[Records provided]
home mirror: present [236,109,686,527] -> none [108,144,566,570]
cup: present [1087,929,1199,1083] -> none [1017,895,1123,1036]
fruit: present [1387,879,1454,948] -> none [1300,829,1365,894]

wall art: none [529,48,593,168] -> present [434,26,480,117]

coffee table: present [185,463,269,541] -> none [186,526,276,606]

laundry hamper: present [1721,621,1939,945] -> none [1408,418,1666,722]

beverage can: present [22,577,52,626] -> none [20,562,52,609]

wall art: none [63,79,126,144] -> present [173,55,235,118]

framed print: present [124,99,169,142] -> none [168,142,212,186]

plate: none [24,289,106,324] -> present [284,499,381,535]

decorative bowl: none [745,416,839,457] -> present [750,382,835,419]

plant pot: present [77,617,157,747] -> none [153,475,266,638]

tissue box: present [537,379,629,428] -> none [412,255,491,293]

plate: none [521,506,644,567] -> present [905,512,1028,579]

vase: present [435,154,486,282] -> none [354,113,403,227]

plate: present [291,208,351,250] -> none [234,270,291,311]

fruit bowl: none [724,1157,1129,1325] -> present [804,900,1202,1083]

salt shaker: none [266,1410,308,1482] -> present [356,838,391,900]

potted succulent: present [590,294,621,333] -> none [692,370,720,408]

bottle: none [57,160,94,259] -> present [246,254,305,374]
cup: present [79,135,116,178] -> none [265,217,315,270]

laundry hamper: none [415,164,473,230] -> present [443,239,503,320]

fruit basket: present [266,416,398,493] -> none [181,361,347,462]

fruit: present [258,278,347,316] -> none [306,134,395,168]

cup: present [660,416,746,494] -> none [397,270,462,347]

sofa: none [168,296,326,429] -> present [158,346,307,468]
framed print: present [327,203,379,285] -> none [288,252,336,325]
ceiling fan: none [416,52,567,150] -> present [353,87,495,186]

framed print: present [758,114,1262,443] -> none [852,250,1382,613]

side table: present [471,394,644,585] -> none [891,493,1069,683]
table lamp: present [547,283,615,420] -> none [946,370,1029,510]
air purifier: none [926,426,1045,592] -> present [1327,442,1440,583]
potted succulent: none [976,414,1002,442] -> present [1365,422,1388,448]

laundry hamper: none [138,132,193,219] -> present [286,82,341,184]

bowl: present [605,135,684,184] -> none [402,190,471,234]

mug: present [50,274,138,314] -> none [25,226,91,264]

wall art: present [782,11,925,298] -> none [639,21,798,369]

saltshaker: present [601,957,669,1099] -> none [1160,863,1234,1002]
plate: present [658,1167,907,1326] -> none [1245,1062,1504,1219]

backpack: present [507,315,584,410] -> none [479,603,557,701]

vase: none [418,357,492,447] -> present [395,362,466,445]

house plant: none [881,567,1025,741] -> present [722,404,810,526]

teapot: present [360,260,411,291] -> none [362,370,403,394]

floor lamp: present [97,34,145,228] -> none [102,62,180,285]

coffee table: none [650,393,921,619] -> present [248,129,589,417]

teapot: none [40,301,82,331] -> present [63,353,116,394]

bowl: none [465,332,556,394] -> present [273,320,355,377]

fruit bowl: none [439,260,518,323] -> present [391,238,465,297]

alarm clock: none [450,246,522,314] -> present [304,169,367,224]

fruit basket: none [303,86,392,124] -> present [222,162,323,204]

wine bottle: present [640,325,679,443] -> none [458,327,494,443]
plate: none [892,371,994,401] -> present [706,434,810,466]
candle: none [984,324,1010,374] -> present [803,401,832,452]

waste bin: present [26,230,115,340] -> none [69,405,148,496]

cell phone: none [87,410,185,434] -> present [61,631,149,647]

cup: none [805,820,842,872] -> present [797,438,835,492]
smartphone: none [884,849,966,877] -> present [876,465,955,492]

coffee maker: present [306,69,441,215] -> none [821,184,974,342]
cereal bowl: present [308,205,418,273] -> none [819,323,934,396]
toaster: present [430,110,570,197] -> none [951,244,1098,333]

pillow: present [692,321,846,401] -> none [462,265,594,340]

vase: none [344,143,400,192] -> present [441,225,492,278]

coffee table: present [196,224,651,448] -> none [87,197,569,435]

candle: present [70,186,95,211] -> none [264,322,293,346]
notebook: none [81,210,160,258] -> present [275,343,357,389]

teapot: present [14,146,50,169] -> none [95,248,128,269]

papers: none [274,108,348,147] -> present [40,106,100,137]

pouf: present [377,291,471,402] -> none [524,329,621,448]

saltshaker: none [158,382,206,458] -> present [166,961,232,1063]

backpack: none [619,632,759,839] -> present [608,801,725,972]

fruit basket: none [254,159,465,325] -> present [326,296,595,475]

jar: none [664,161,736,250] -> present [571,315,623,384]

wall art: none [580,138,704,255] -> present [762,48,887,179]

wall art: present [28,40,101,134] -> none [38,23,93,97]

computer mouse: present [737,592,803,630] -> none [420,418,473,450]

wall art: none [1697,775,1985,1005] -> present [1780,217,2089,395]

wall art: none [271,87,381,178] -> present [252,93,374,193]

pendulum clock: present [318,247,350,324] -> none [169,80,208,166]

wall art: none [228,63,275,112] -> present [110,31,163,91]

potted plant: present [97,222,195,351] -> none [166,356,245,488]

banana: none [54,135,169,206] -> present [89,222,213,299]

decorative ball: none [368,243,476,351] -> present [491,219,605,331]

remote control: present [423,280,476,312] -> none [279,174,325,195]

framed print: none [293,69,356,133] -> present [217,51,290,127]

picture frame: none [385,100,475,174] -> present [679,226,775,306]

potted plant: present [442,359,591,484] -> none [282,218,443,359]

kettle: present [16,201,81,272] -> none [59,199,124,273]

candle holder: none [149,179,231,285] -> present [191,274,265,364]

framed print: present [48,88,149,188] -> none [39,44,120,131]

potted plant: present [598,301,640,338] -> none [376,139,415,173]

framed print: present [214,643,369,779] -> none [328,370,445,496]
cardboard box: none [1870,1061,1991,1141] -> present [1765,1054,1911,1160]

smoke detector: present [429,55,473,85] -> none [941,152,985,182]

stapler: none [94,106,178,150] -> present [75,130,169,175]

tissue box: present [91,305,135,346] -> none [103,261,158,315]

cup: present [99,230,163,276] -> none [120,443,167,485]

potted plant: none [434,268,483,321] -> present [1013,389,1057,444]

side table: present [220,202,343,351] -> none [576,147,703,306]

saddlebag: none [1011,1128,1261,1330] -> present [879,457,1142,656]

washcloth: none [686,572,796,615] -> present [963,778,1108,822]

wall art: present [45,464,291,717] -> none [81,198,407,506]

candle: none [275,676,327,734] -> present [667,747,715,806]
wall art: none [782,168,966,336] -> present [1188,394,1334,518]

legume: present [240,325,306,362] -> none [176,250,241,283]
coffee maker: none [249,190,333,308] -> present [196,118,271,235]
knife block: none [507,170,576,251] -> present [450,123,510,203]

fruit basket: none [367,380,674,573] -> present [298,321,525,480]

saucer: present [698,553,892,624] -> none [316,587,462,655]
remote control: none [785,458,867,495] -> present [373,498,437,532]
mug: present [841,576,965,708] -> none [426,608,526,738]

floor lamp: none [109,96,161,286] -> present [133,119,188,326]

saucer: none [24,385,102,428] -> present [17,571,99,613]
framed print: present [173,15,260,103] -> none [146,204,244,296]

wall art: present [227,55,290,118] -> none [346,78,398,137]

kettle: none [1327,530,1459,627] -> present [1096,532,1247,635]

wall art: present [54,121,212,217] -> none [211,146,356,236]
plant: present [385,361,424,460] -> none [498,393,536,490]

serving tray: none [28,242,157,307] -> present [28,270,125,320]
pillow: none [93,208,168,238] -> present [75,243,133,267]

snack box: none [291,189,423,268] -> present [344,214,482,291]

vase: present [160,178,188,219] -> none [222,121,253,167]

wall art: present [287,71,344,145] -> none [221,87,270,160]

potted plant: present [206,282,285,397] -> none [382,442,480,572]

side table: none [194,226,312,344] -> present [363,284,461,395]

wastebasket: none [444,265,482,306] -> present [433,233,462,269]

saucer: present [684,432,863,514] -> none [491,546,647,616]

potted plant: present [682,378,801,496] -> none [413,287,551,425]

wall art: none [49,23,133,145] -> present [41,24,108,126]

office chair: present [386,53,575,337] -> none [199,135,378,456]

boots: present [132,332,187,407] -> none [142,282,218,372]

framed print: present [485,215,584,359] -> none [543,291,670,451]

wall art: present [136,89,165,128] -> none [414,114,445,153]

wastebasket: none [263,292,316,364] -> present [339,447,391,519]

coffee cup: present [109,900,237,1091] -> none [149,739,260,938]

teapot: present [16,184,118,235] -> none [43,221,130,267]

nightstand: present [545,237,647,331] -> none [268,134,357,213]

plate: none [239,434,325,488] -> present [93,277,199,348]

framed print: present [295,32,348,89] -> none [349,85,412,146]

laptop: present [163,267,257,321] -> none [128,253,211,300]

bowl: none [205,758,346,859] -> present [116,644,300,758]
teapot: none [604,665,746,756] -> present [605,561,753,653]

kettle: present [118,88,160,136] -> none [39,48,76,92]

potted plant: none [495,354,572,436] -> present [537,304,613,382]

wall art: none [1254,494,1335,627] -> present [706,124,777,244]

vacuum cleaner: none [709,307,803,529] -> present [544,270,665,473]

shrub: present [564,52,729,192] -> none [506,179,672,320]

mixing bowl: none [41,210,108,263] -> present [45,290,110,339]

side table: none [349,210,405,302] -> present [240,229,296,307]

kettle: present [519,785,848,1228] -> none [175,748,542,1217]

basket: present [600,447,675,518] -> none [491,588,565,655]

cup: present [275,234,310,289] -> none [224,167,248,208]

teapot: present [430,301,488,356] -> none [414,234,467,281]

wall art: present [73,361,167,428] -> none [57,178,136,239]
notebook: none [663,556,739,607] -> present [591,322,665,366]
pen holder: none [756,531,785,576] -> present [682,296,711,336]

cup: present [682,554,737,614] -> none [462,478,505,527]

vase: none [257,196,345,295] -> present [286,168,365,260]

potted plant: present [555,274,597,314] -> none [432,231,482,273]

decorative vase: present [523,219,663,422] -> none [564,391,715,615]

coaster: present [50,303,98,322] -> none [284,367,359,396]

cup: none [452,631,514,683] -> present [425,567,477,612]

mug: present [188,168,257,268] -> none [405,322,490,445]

[Your objective] Above this task is a listing. Restate, word for word and with nothing added, the lines from the one with "wastebasket: none [444,265,482,306]" through the one with "shrub: present [564,52,729,192]".

[Response]
wastebasket: none [444,265,482,306] -> present [433,233,462,269]

saucer: present [684,432,863,514] -> none [491,546,647,616]

potted plant: present [682,378,801,496] -> none [413,287,551,425]

wall art: none [49,23,133,145] -> present [41,24,108,126]

office chair: present [386,53,575,337] -> none [199,135,378,456]

boots: present [132,332,187,407] -> none [142,282,218,372]

framed print: present [485,215,584,359] -> none [543,291,670,451]

wall art: present [136,89,165,128] -> none [414,114,445,153]

wastebasket: none [263,292,316,364] -> present [339,447,391,519]

coffee cup: present [109,900,237,1091] -> none [149,739,260,938]

teapot: present [16,184,118,235] -> none [43,221,130,267]

nightstand: present [545,237,647,331] -> none [268,134,357,213]

plate: none [239,434,325,488] -> present [93,277,199,348]

framed print: present [295,32,348,89] -> none [349,85,412,146]

laptop: present [163,267,257,321] -> none [128,253,211,300]

bowl: none [205,758,346,859] -> present [116,644,300,758]
teapot: none [604,665,746,756] -> present [605,561,753,653]

kettle: present [118,88,160,136] -> none [39,48,76,92]

potted plant: none [495,354,572,436] -> present [537,304,613,382]

wall art: none [1254,494,1335,627] -> present [706,124,777,244]

vacuum cleaner: none [709,307,803,529] -> present [544,270,665,473]

shrub: present [564,52,729,192] -> none [506,179,672,320]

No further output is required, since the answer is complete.